> _Task requirements_
Copy out, word for word, the part of the listing that begins with the line containing "Is there a majority slice in this chart?" and ends with the line containing "The 24 series shows 4 at 29. True or false?", including both of those lines. Omit the pictures.

> _Information given_
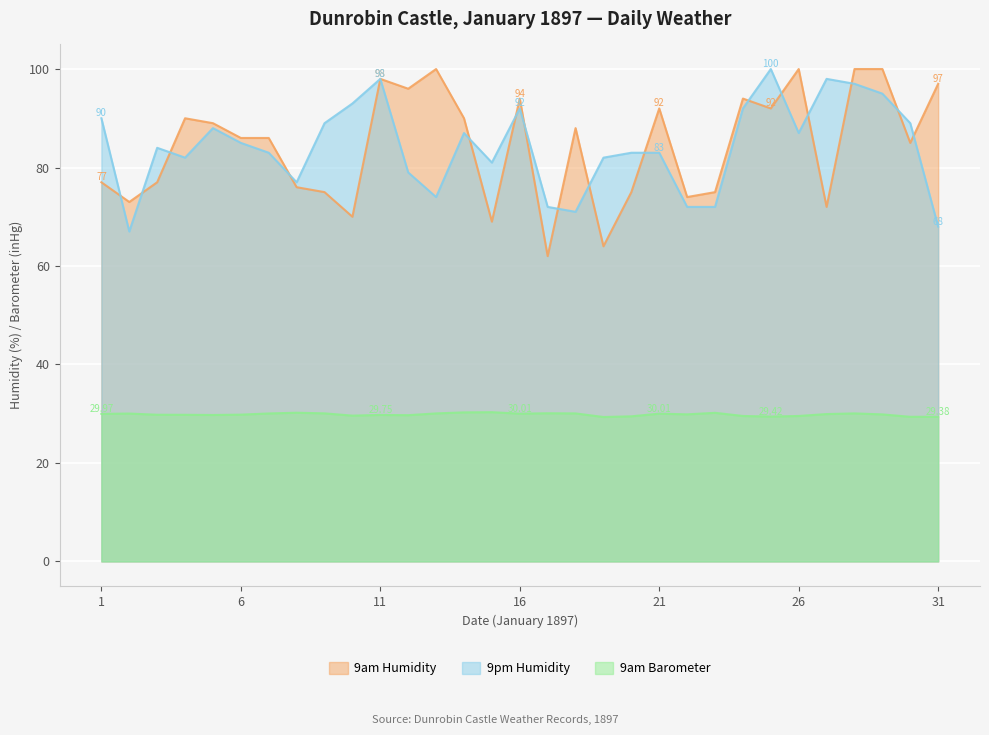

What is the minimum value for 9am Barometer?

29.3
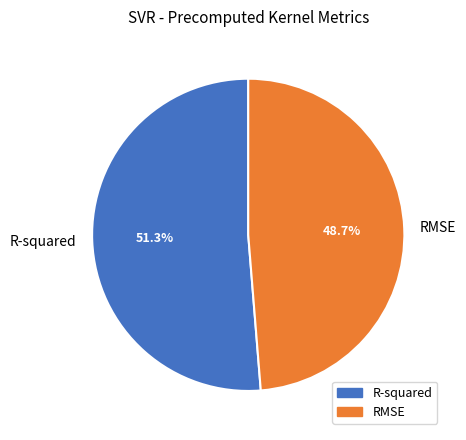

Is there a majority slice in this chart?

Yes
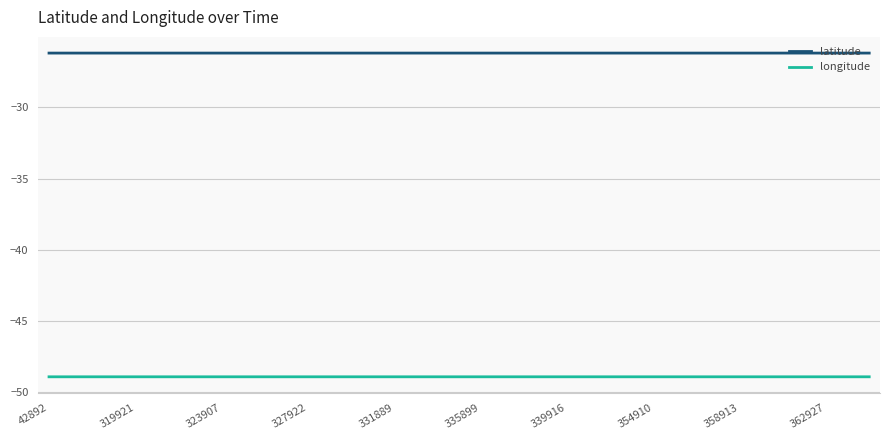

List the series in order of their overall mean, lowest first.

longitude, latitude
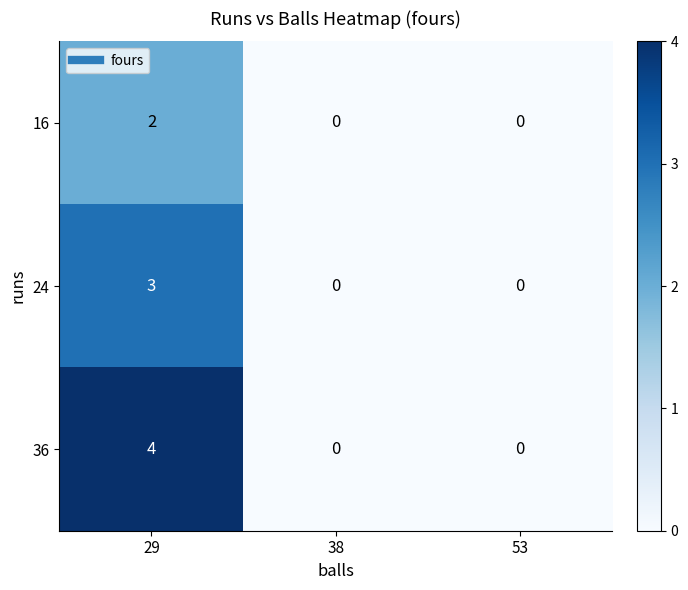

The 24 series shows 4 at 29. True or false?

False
--
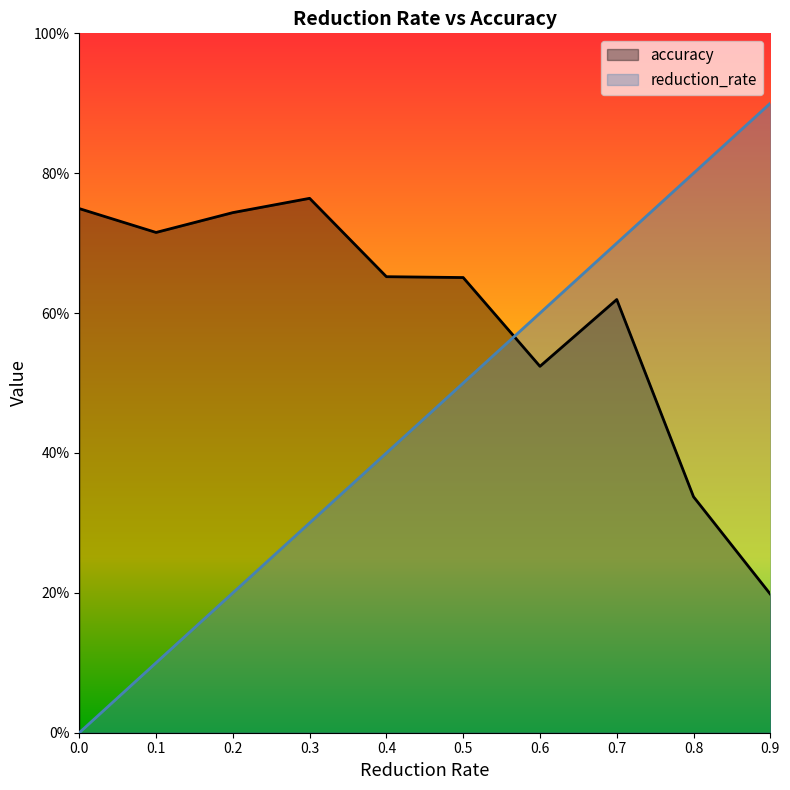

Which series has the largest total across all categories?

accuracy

> _Response below_
Is there a majority slice in this chart?

Yes

List the series in order of their overall mean, lowest first.

longitude, latitude

The 24 series shows 4 at 29. True or false?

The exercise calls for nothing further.